> [The records]:
===============

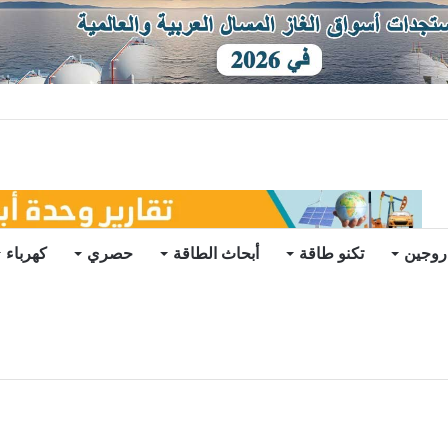
توقعات
روجين
تكنو طاقة
أبحاث الطاقة
حصري
كهرباء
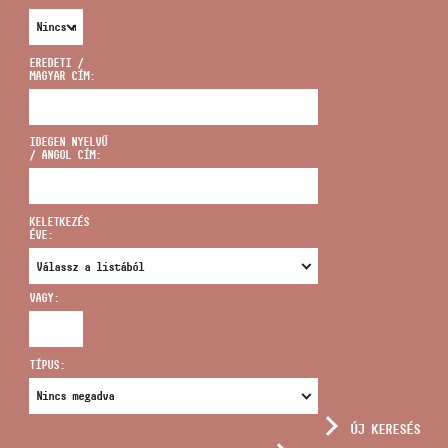
EREDETI /
MAGYAR CÍM:
CÍM
IDEGEN NYELVŰ
/ ANGOL CÍM:
EMAIL
infokozpont@bmc.hu
KELETKEZÉS
ÉVE:
TELEFON
VAGY:
NYITVA TARTÁS
TÍPUS:
ÚJ KERESÉS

===============

> [What you will do]: Copy out every line of text in the data above word for word and in the same order, leaving out the pictures.

> [Task response]:
توقعات
روجين
تكنو طاقة
أبحاث الطاقة
حصري
كهرباء
EREDETI /
MAGYAR CÍM:
CÍM
IDEGEN NYELVŰ
/ ANGOL CÍM:
EMAIL
infokozpont@bmc.hu
KELETKEZÉS
ÉVE:
TELEFON
VAGY:
NYITVA TARTÁS
TÍPUS:
ÚJ KERESÉS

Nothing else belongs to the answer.